Tim Vickery: A religiosidade brasileira muitas vezes é fé de conveniência

Crédito, Eduardo Martino
- Author, Tim Vickery
- Role, Colunista da BBC Brasil*
Estou sozinho agora na casa da minha mãe, nos arredores de Londres, porque ela foi à igreja - ela faz parte de uma minoria da sociedade britânica, de talvez 5%, que ainda tem o hábito de ir ao culto.
E essa fatia minúscula não é de fanáticos. Uma vez, numa visita anterior, eu (que não tenho nenhum sentimento religioso) comentei que não consigo ver a ligação entre a morte de Jesus Cristo e nossos pecados.
"Estranho", respondeu a minha mãe. "O meu pastor falou exatamente a mesma coisa na semana passada."
Trata-se de uma doutrina fundamental de qualquer religião cristã, mas até um empregado da Igreja Anglicana não acredita nele. A igreja dele tem pouco a ver com religião, mais a ver com uma missão vaga de ser "um bom sujeito".
Tudo isso, claro, nada mais é do que uma consequência do recuo da fé cega a partir do Iluminismo, no século 16, e a descoberta de que a Terra gira ao redor do Sol. Por que acreditar naqueles que afirmavam o contrário?
Uma pesquisa recente aponta que somente 28% da população britânica acredita em Deus ou em qualquer poder espiritual, ante 38% totalmente sem tal fé. Me lembra bem a minha época na escola, quando uma sessão de zombaria da professora sempre começava com a pergunta "Senhora, você acredita em Deus?"

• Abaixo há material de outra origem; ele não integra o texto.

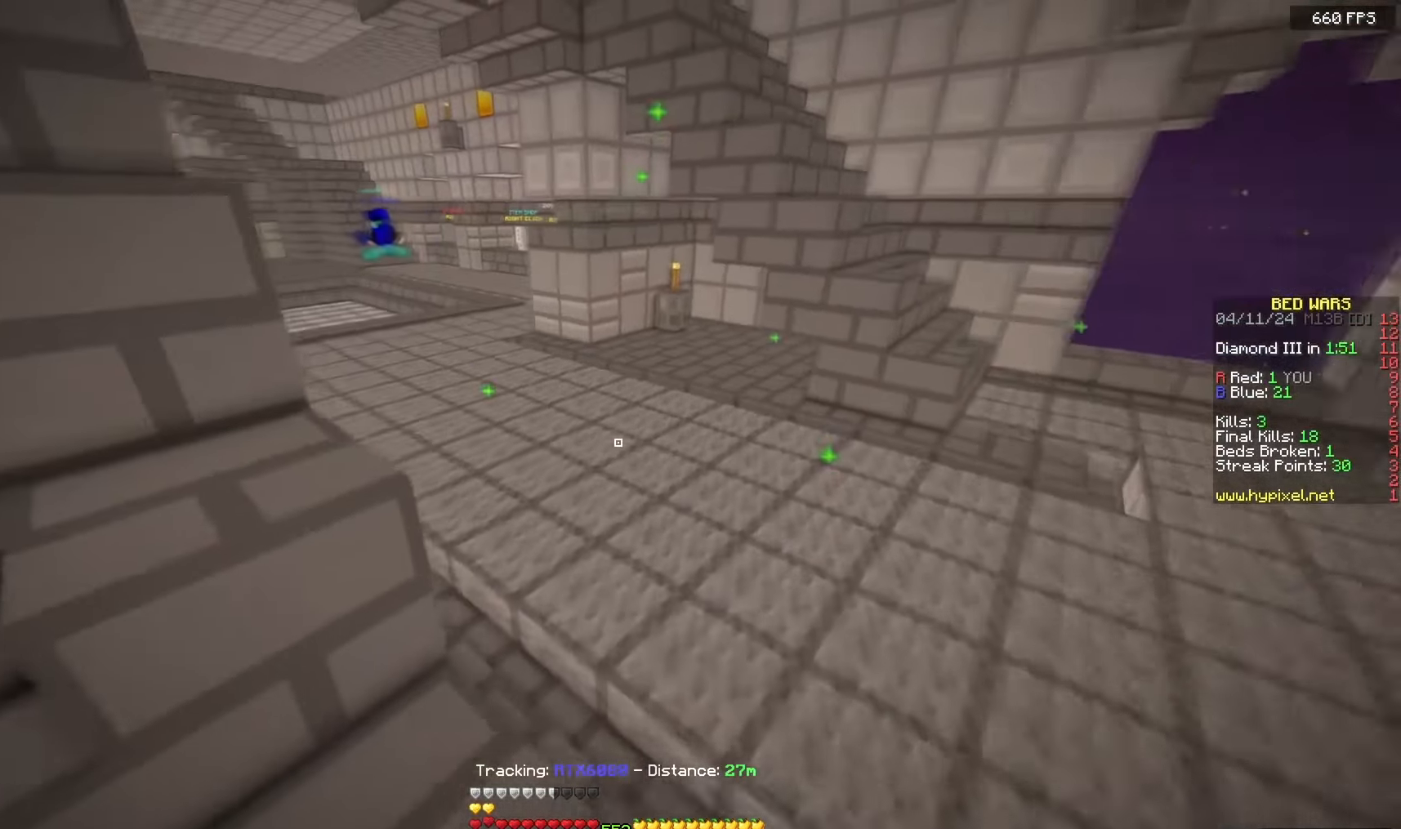
{"keys": ["space", "w"], "mouse": [], "events": []}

Como a situação é diferente nas Américas! Nos Estados Unidos, por volta de 60% da população vai para a igreja. E, no Brasil, não acreditar em Deus é inconcebível para muitos.
As minhas enteadas ficavam tão fascinadas com o assunto que cada vez que alguém me visitava da Inglaterra isso sempre era a primeira pergunta que tinha que traduzir.

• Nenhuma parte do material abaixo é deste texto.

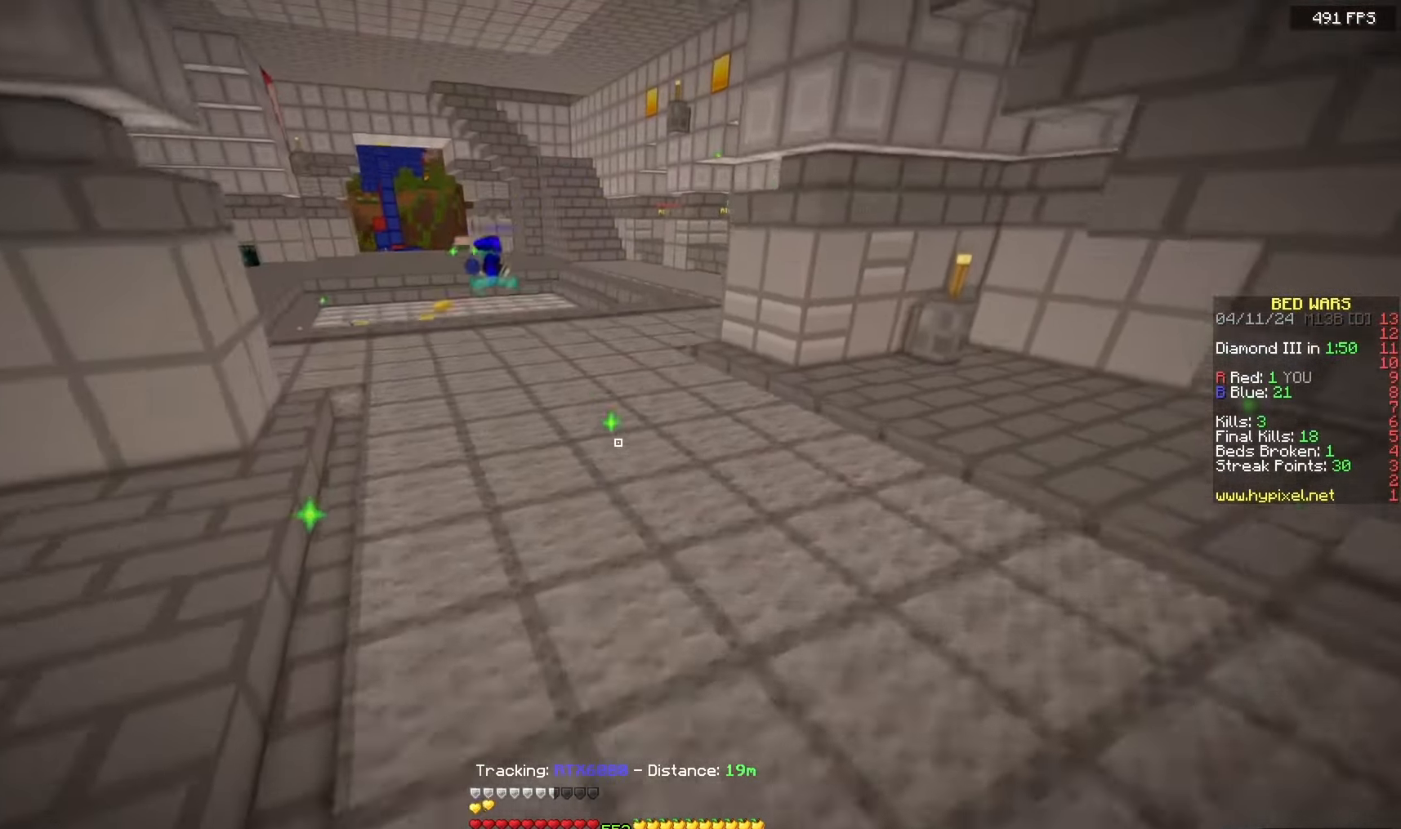
{"keys": ["space", "w"], "mouse": [], "events": []}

Uma vez a resposta a respeito de religiosidade foi "Não, não tenho nenhuma tolerância para superstições medievais", frase que foi um desafio e tanto para suas mentes então pré-adolescentes.

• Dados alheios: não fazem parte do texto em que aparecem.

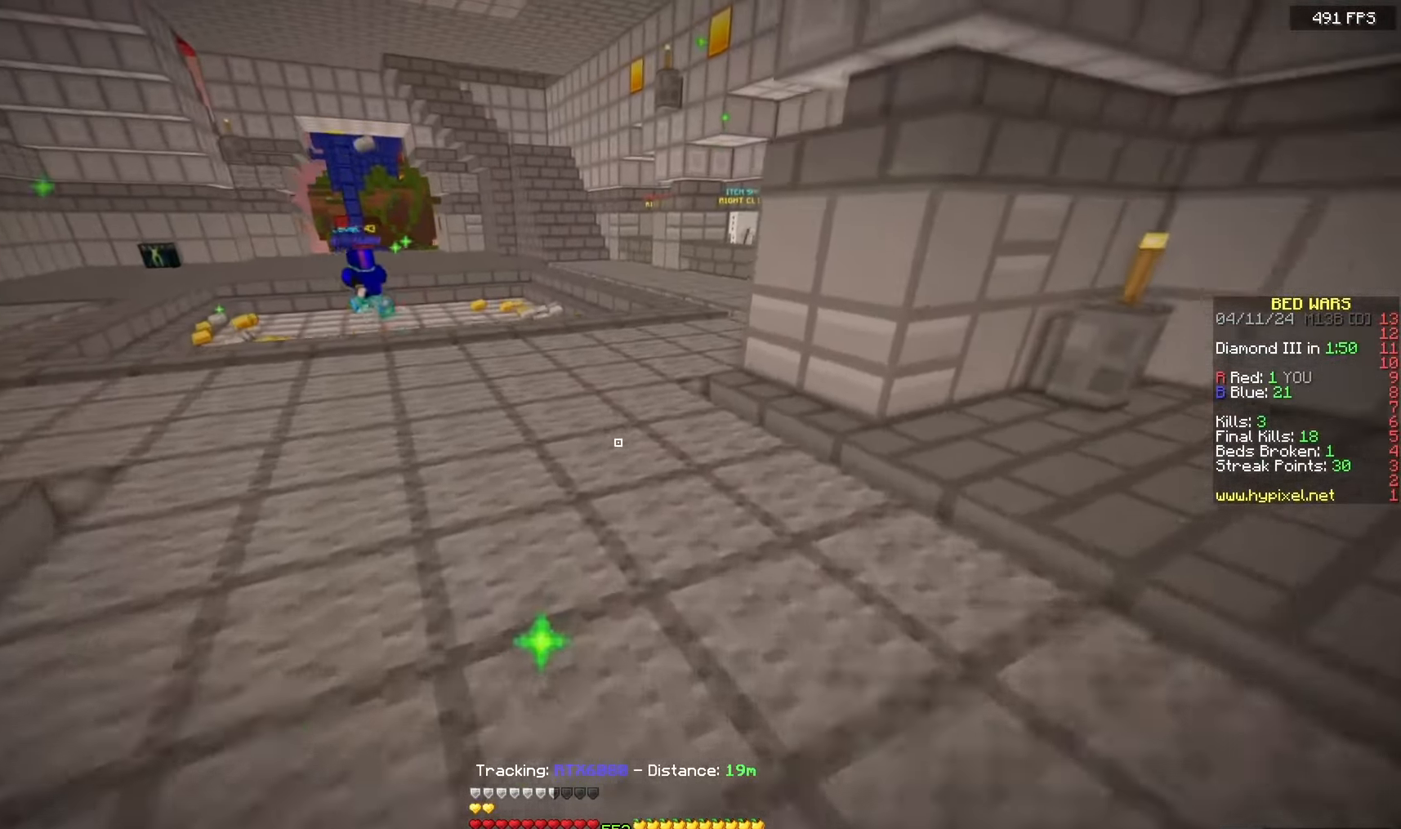
{"keys": ["space", "w"], "mouse": [], "events": []}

Mas - e estou ciente de estar entrando em uma generalização vasta e vulgar - se a crença na existência de Deus é quase total no Brasil, a fé, em muitos casos, parece bastante rasa.
Quando vejo políticos corruptos dando benção para dinheiro ilegal, ou jogadores de futebol louvando depois de cavar um pênalti, fico com a sensação de que a religiosidade brasileira, com frequência, trata-se de uma fé de conveniência.
É menos um código que determina como viver a vida e mais um recurso que se pega ou se larga conforme as circunstâncias.
Pode ser que seja uma extensão da tara brasileira por parentesco fictício. A figura do pai ausente é muito importante numa terra de padrinhos, onde o personagem político de mais destaque na formação do país, Getúlio Vargas, cultivava um tipo de fascismo benigno do tio universal.
É bastante factível que vários brasileiros imaginem Deus como uma espécie de Vargas celestial, bonzinho e indulgente.
Vargas também desempenhou um papel importante no desenvolvimento da religião no Brasil, e não me refiro à aproximação com a Igreja Católica que leva à estátua do Cristo Redentor no Rio de Janeiro. Muito mais importante é a urbanização do país que ele promoveu.
O interessante aqui é que, no exemplo inglês, o crescimento das cidades foi um fator significativo no declínio da religião.

Crédito, Getty Images
No caso da minha mãe, por exemplo, ela é uma mulher do interior que cresceu com o hábito de ir à igreja e nunca o perdeu. Mas não é de hoje que as igrejas nas cidades vivem vazias - na verdade, nunca encheram. A mudança para uma vida urbana acabou cortando a prática de ir à igreja.
No Brasil, entretanto, o que mais se vê na periferia das cidades são igrejas - só que nesse caso a Igreja Católica tradicional perdeu, mas as evangélicas novas ganharam espaço.
E seu público, em grande parte, são os migrantes internos, que trocaram a vida do campo pelas oportunidades da cidade grande - e também as suas complexidades, problemas a ameaças.
Nesse ambiente novo, complexo e confuso, as igrejas evangélicas não somente oferecem o conforto espiritual da fé, mas também uma rede de apoio social.
Nesse cenário, não é somente a ausência da figura paternal que impulsionou o crescimento da religião, mas também a ausência do Estado.
*Tim Vickery é colunista da BBC Brasil e formado em História e Política pela Universidade de Warwick.